Re: [PATCH 2/3] sparse-checkout: add 'clean' command

Junio C Hamano <gitster@xxxxxxxxx> · Tue, 08 Jul 2025 14:20:27 -0700

"Derrick Stolee via GitGitGadget" <gitgitgadget@xxxxxxxxx> writes:

> From: Derrick Stolee <stolee@xxxxxxxxx>
>
> When users change their sparse-checkout definitions to add new
> directories and remove old ones, there may be a few reasons why
> directories no longer in scope remain (ignored or excluded files still
> exist, Windows handles are still open, etc.). When these files still
> exist, the sparse index feature notices that a tracked, but sparse,
> directory still exists on disk and thus the index expands. This causes a
> performance hit _and_ the advice printed isn't very helpful. Using 'git
> clean' isn't enough (generally '-dfx' may be needed) but also this may
> not be sufficient.
>
> Add a new subcommand to 'git sparse-checkout' that removes these
> tracked-but-sparse directories, including any excluded or ignored files

Are excluded files and ignored files form two separate sets, or are
they one and the same?  Do files that users forgot to add (e.g. new
source file that would not match any patterns listed in .gitignore)
and object files left over from the previous compilation (most
likely match *.o in .gitignore) treated the same way for the purpose
of determining if the directory that is no longer in the cone can be
removed?

> underneath. This is the most extreme method for doing this, but it works
> when the sparse-checkout is in cone mode and is expected to rescope
> based on directories, not files.
>
> Be sure to add a --dry-run option so users can predict what will be
> deleted. In general, output the directories that are being removed so
> users can know what was removed.

Hmph.  It would be safer to show not just the directories but which
excluded files are about to be lost, wouldn't it, especially when
the user is trying to play safe and see what potential damage they
are looking at?

Also even though ignored files are "ignored and expendable", nobody
marks their temporary file as "ignored but precious" (yet), so "it
is listed in .gitignore so we can safely remove it" may not be a
safe assumption for us to be making (yet).  Shouldn't we at least be
listing these ignored files in --dry-run output, next to those files
that the user may have forgotten to add?

> Note that untracked directories remain. Further, directories that
> contain staged changes are not deleted. This is a detail that is partly
> hidden by the implementation which relies on collapsing the index to a
> sparse index in-memory and only deleting directories that are listed as
> sparse in the index. If a staged change exists, then that entry is not
> stored as a sparse tree entry and thus remains on-disk until committed
> or reset.

Removing untracked directories is a job for "clean -d", so it makes
sense for this new command not to touch them.  Not losing changes
that have already been added is just a bad as losing new files that
the user forgot to add, so it does make sense not to remove them.

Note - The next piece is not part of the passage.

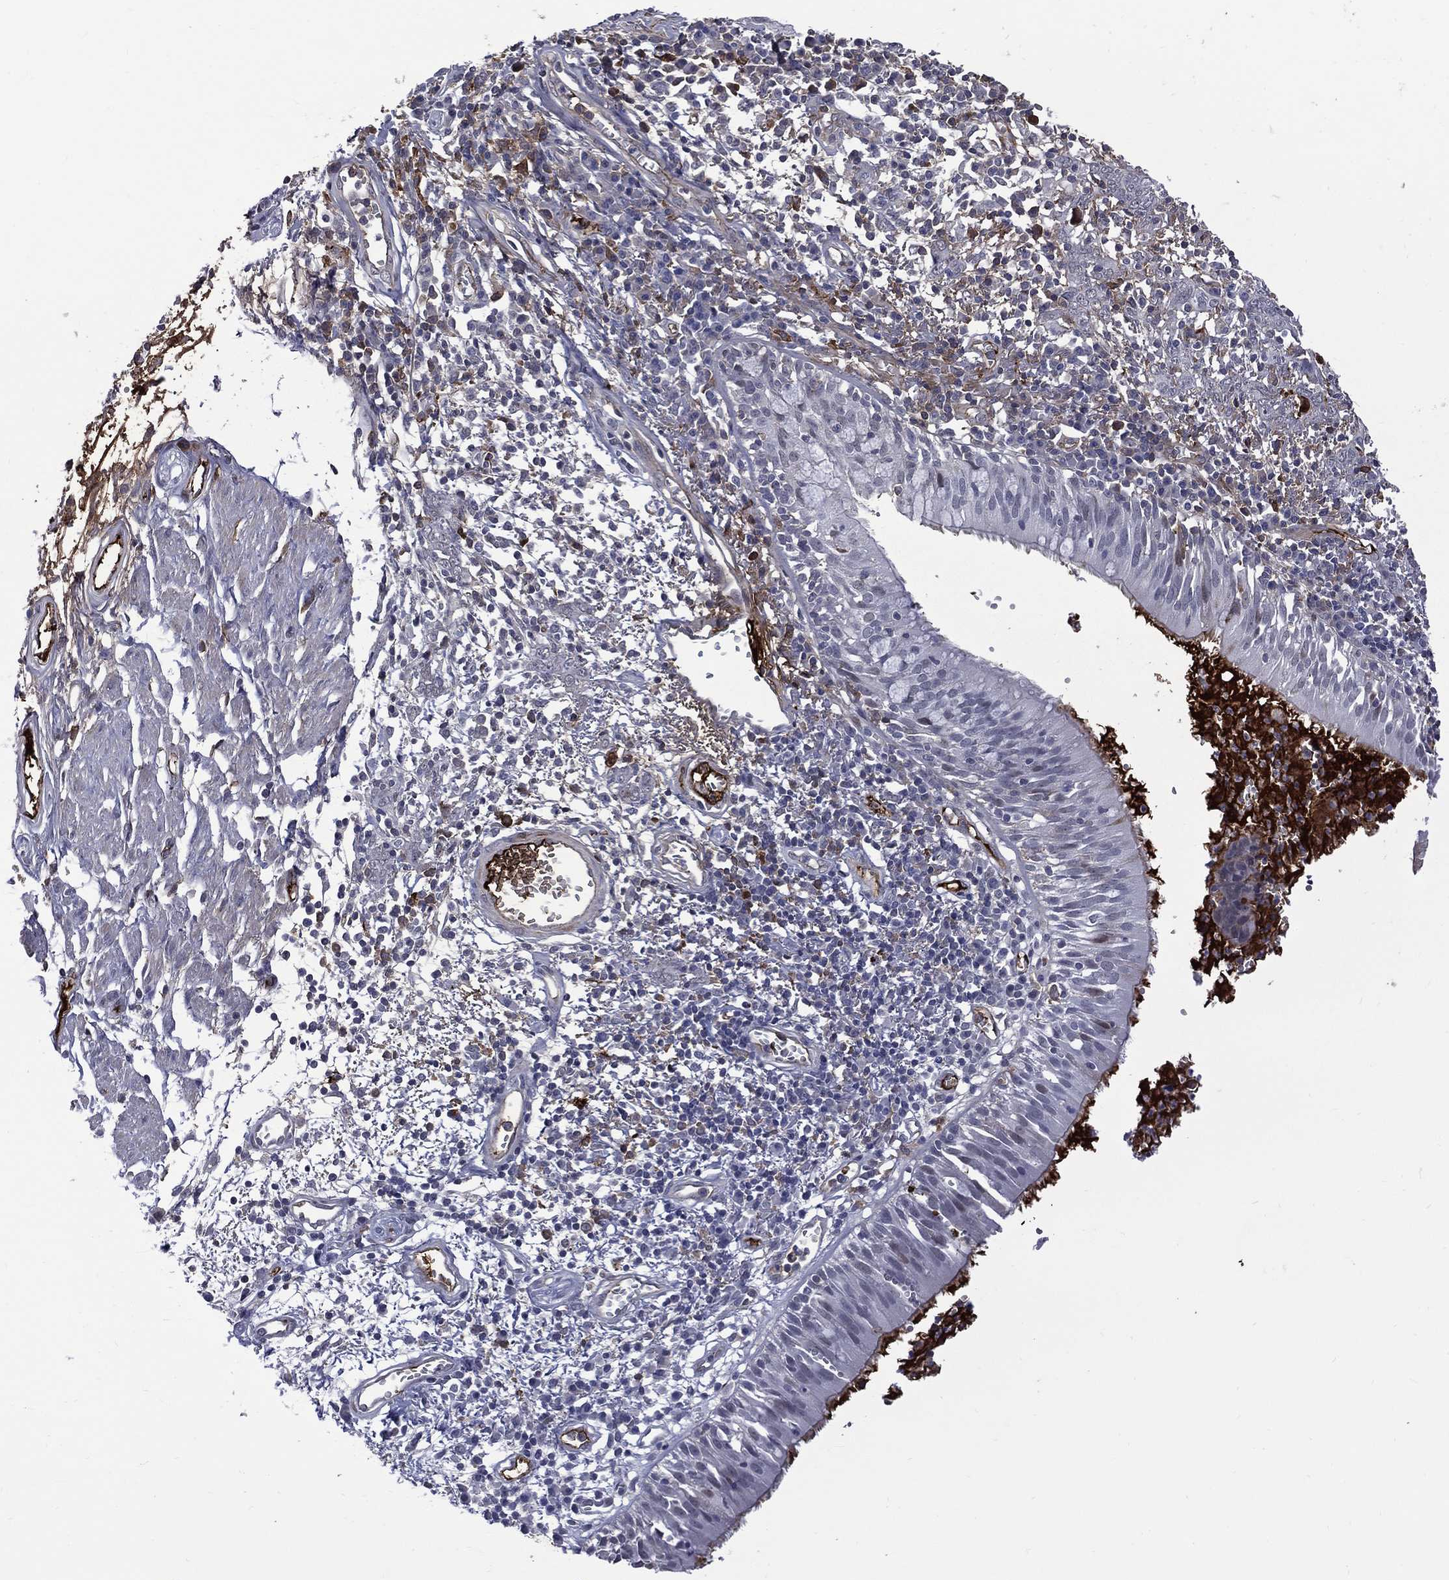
{"staining": {"intensity": "negative", "quantity": "none", "location": "none"}, "tissue": "bronchus", "cell_type": "Respiratory epithelial cells", "image_type": "normal", "snomed": [{"axis": "morphology", "description": "Normal tissue, NOS"}, {"axis": "morphology", "description": "Squamous cell carcinoma, NOS"}, {"axis": "topography", "description": "Cartilage tissue"}, {"axis": "topography", "description": "Bronchus"}, {"axis": "topography", "description": "Lung"}], "caption": "IHC micrograph of benign bronchus stained for a protein (brown), which reveals no positivity in respiratory epithelial cells. Nuclei are stained in blue.", "gene": "FGG", "patient": {"sex": "male", "age": 66}}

I wonder if we need "-x" and/or "-X" options "clean" has (and
perhaps "-d" that is a no-op, as the whole point of this subcommand
is about removing directories from the working tree) to control its
operation a bit finer-grained way.

> +	for (size_t i = 0; i < repo->index->cache_nr; i++) {
> +		DIR* dir;

The asterisk sticks to the variable, not the type, i.e.

		DIR *dir;

Thanks.